Variational-Based Optimal Control of Underactuated Balancing for Dynamic Quadrupeds

This paper presents a control strategy for quadruped balancing that enables postural control in underactuated contact configurations (e.g., when standing on two point feet). Underactuated balancing has received considerable attention with prototype control models such as the cart pendulum or acrobot. Yet, when attempting to transition these solutions to balance in legged robots, technical challenges related to friction-limited contacts and the underlying manifold structure of the configuration space prevent straightforward application. This paper presents a new balance control framework that combines constrained optimal control strategies with recent variational-based linearization approaches to solve the balancing problem for a common simplified quadruped model.
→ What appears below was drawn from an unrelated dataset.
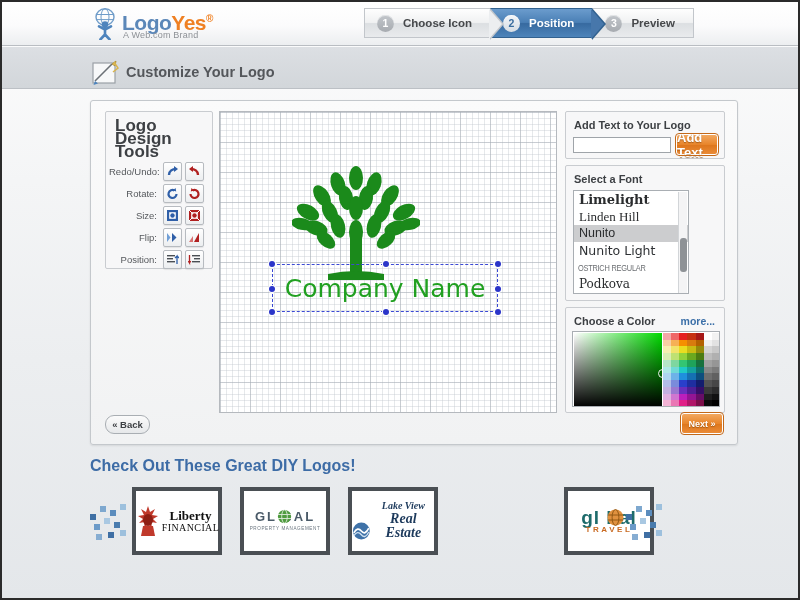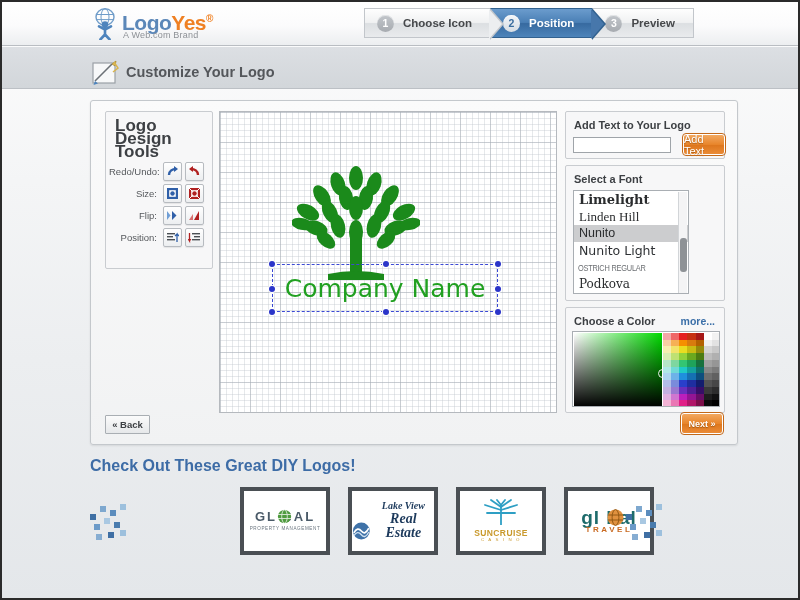"Add Text" #addTextBtn { font-size: 11px -> 13px; font-weight: normal -> bold; margin-left: 7px -> none }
The controller is implemented as a convex quadratic program (QP) that uses an unconstrained optimal control solution to approximate a friction-constrained optimal policy. Unlike state-of-the-art QP-based balance controllers, the method is able to handle balance in underactuated regimes. Via comparison to model-predictive control strategies, the proposed formulation is highly compact, requiring less computation, while still showing the ability to handle extreme friction limitations. Simulation and hardware results with the MIT Mini Cheetah demonstrate the capabilities of the controller to exploit body angular momentum for disturbance recovery on two feet, and to recover from cases where the center of mass exits the support polygon. These results and the generality of the formulation suggest exploration for further application to bipeds and humanoids.